(CN) – Scientists have created the first gene-edited reptiles: albino lizards.
Researchers from the University of Georgia used CRISPR-Cas9 to make the index finger-sized lizards providing a technique for gene editing outside of major animal models. The researchers also show that the lizards can successfully pass gene-edited alleles for albinism to their offspring.
They published the details of their work Tuesday in the journal Cell Reports.
“For quite some time we’ve been wrestling with how to modify reptile genomes and manipulate genes in reptiles, but we’ve been stuck in the mode of how gene editing is being done in the major model systems,” author and associate professor at the University of Georgia, Doug Menke said in a statement.
“We wanted to explore anole lizards to study the evolution of gene regulation, since they’ve experienced a series of speciation events on Caribbean islands, much like Darwin’s finches of the Galapagos.”
CRISPR is an acronym for Clustered Regularly Interspaced Short Palindromic Repeats, which are the trademark of a bacterial defense system that forms the basis for genome editing technology. The system that can be programmed to target specific stretches of genetic code and to edit DNA at precise locations. Researchers can then permanently modify genes in living cells and organisms and, in the future, may make it possible to correct mutations at precise locations in the human genome in order to treat genetic causes of disease.
Gene editing typically occurs by injecting CRISPR-Cas9 gene-editing reagents into freshly fertilized eggs or single-cell zygotes. Menke explained this technique cannot be used in reptiles because lizard eggs are fertilized internally and the time of fertilization cannot be predicted.
However, Menke and his research team noticed that the transparent membrane over the lizard’s ovary allowed them to see all of the developing eggs, including which eggs were going to be ovulated and fertilized next. They decided to inject the CRISPR reagents into the unfertilized eggs within the ovaries and see if the CRISPR would still work.
“Because we are injecting unfertilized eggs, we thought that we would only be able to perform gene editing on the alleles inherited from the mother. Paternal DNA isn’t in these unfertilized oocytes,” Menke said. “We had to wait three months for the lizards to hatch, so it’s a bit like slow-motion gene editing. But it turns out that when we did this procedure, about half of the mutant lizards that we generated had gene-editing events on the maternal allele and the paternal allele.”
According to researchers the results indicate the CRISPR components remain active for several days, or even weeks, within the unfertilized eggs. After screening the offspring, the researchers found about 6% to 9% of the oocytes, depending on their size, produced offspring with gene-editing events.

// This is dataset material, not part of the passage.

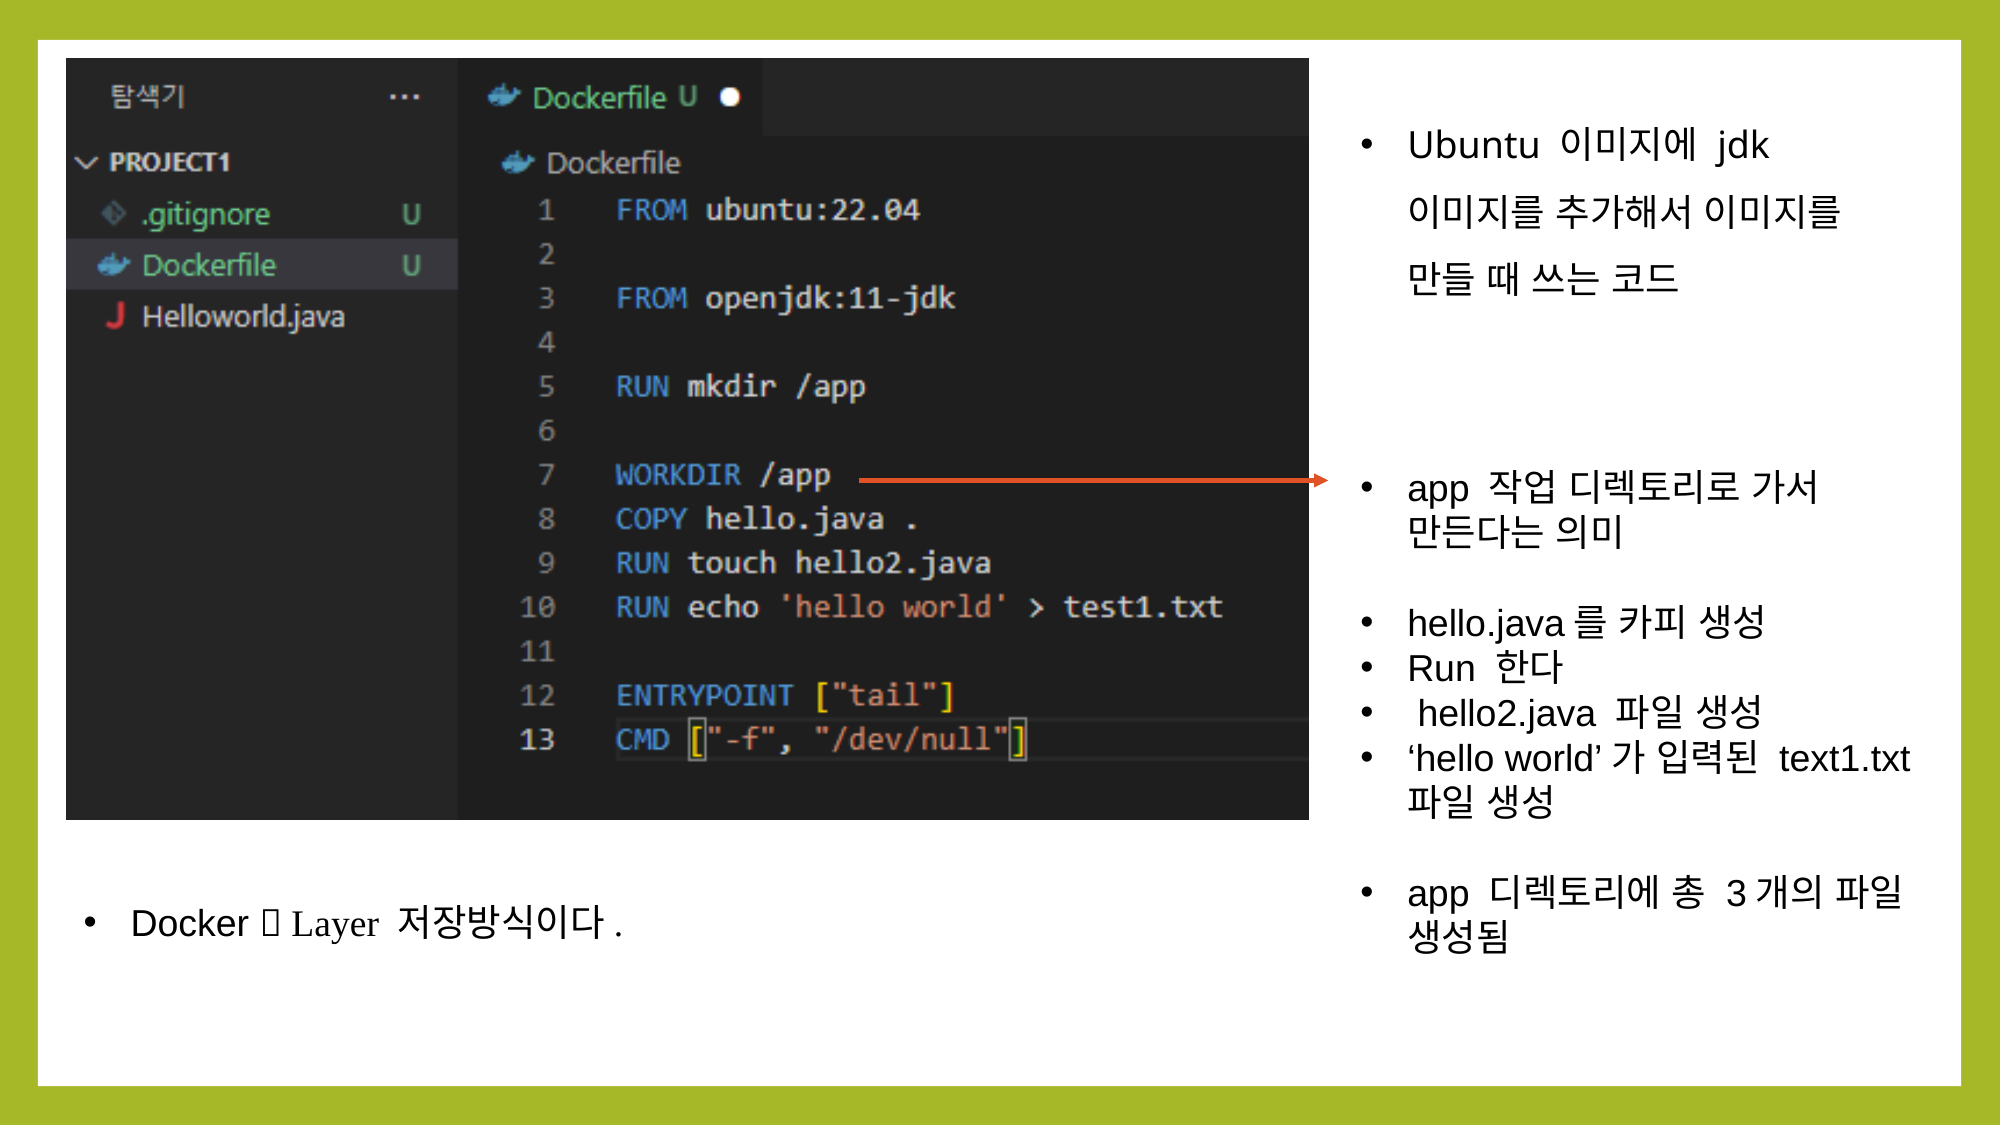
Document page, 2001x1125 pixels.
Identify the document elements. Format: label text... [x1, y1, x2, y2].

“Relative to the very established model systems that can have efficiencies up to 80% or higher, 6% seems low, but no one has been able to do these sorts of manipulations in any reptile before,” Menke said. “There’s not a large community of developmental geneticists that are studying reptiles, so we’re hoping to tap into exciting functional biology that has been unexplored.”
Menke said his team had two reasons for making the lizards albino, as opposed to editing other traits. First, when the tyrosinase albinism gene is knocked out, it results in a loss of pigmentation without being lethal to the animal. Second, since humans with albinism often have vision problems, the researchers hope to use the lizards as a model to study how the loss of this gene impacts retina development.

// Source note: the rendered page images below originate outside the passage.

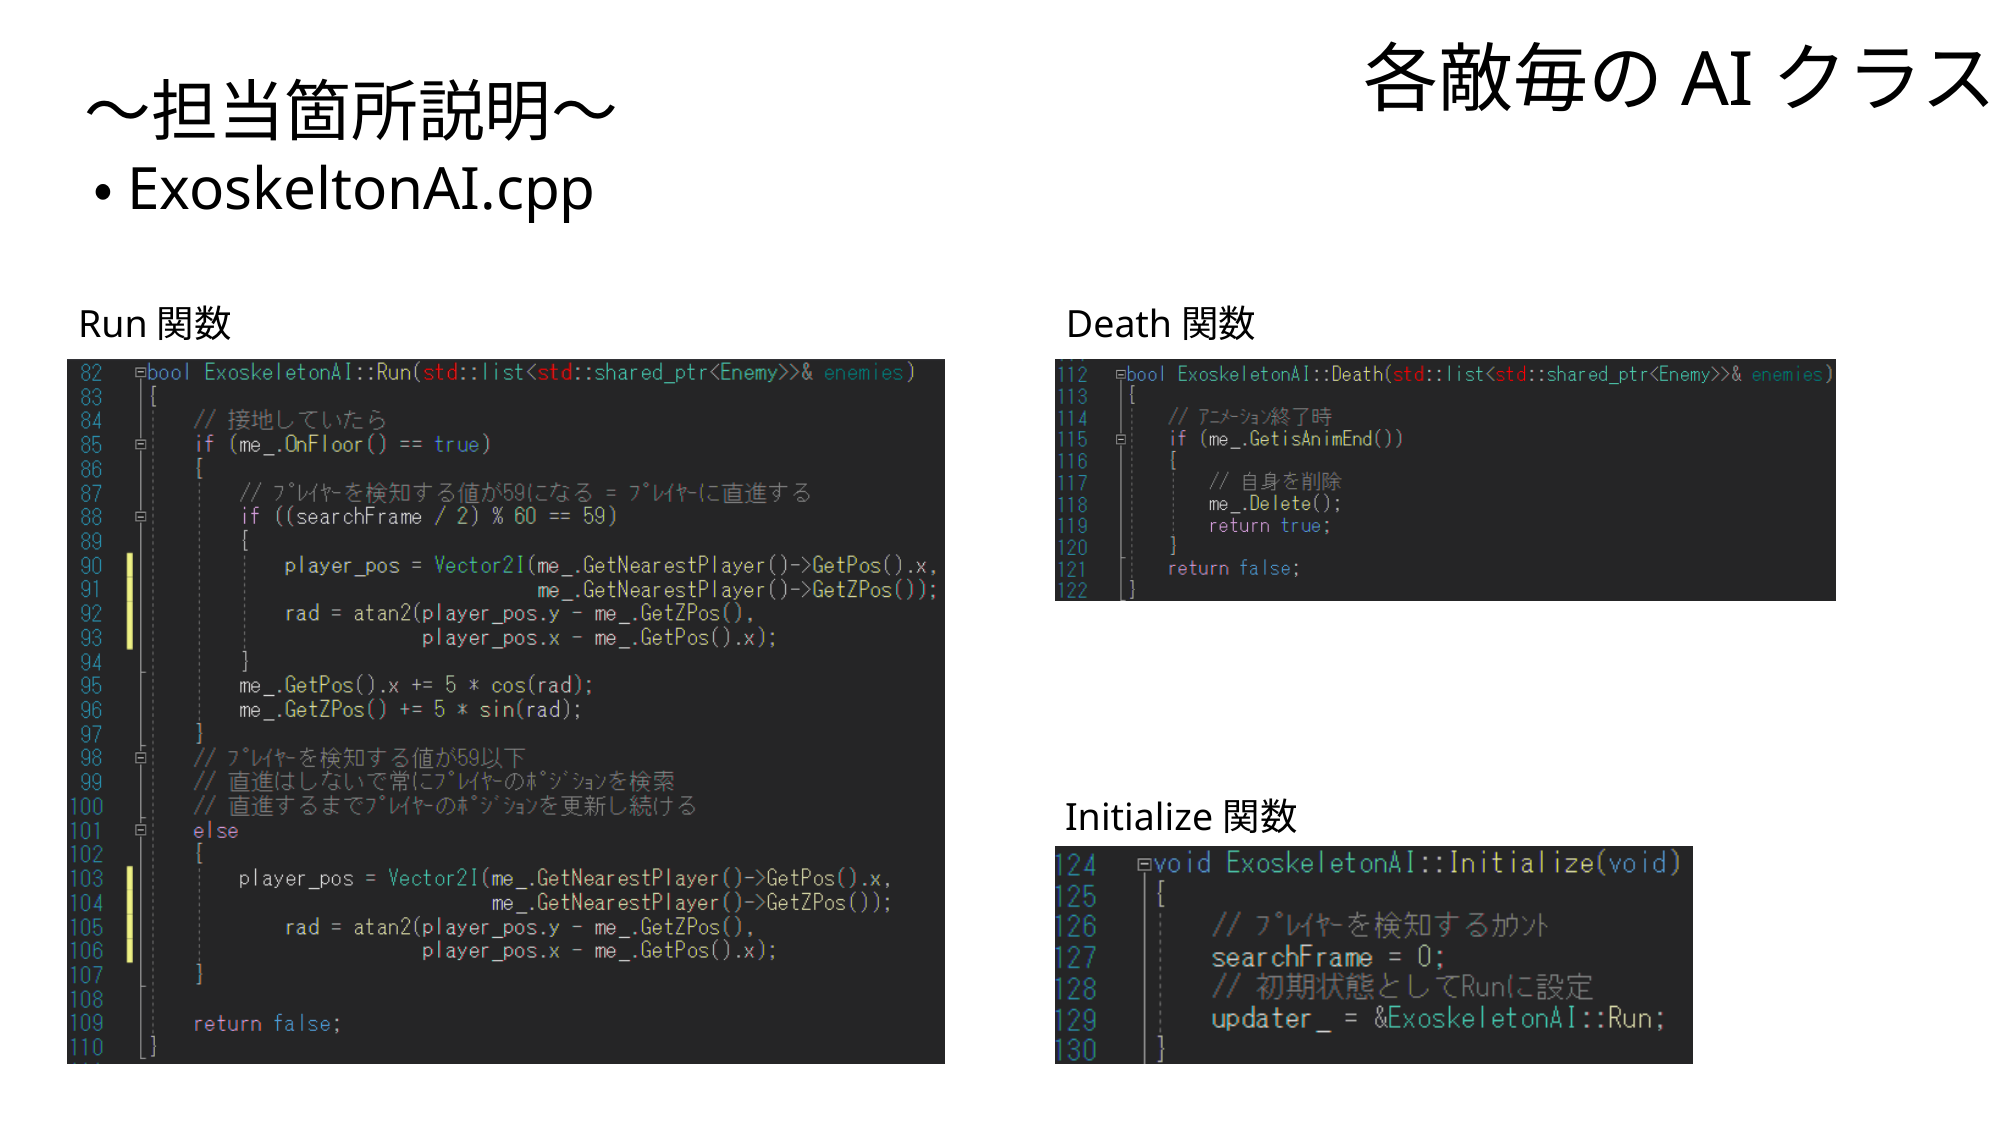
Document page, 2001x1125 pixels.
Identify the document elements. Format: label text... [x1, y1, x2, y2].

text_box Death関数 [1051, 292, 1272, 353]
picture [1055, 845, 1693, 1064]
picture [1055, 359, 1836, 601]
text_box Initialize関数 [1050, 785, 1313, 846]
text_box ～担当箇所説明～ [69, 61, 634, 156]
text_box 各敵毎のAIクラス [1348, 23, 2000, 129]
picture [67, 359, 945, 1064]
text_box ・ExoskeltonAI.cpp [78, 143, 611, 229]
text_box Run関数 [63, 292, 247, 353]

“Humans and other primates have a feature in the eye called the fovea, which is a pit-like structure in the retina that’s critical for high-acuity vision. The fovea is absent in major model systems, but is present in anole lizards as they rely on high-acuity vision to prey on insects,” Menke said.

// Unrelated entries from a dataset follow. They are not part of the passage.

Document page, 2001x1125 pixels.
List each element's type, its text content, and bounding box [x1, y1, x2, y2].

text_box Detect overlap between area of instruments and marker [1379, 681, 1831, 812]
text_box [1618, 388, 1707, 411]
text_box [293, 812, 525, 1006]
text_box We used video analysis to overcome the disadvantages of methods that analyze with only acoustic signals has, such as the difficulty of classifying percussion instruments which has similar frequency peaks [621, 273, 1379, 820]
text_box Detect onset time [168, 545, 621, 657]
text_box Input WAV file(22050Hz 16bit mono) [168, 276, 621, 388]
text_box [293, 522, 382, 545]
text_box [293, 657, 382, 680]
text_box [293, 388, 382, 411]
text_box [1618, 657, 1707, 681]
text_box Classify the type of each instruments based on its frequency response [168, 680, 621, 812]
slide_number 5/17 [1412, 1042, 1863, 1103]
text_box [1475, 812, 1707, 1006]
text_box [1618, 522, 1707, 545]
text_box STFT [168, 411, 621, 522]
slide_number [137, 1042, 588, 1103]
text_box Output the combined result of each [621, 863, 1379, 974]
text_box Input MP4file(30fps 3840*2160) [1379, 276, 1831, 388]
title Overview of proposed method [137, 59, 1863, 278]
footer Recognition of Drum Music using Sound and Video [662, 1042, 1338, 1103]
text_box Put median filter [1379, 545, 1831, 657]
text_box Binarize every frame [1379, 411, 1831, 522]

Studying gene functions in reptiles offers new opportunities for exploring aspects of development that are best studied in non-established animal models, Menke added. And ultimately, this gene-editing technique could be translated for use in other animals.
“We never know where the next major insights are going to come from, and if we can’t even study how genes work in a huge group of animals, then there’s no way to know if we’ve explored everything there is to explore in the realm of gene function in animals,” Menke said. “Each species undoubtedly has things to tell us, if we take the time to develop the methods to perform gene editing.”
The National Science Foundation, a Society for Developmental Biology Emerging Models, National Institutes of Health and the ARCS Foundation helped fund the study.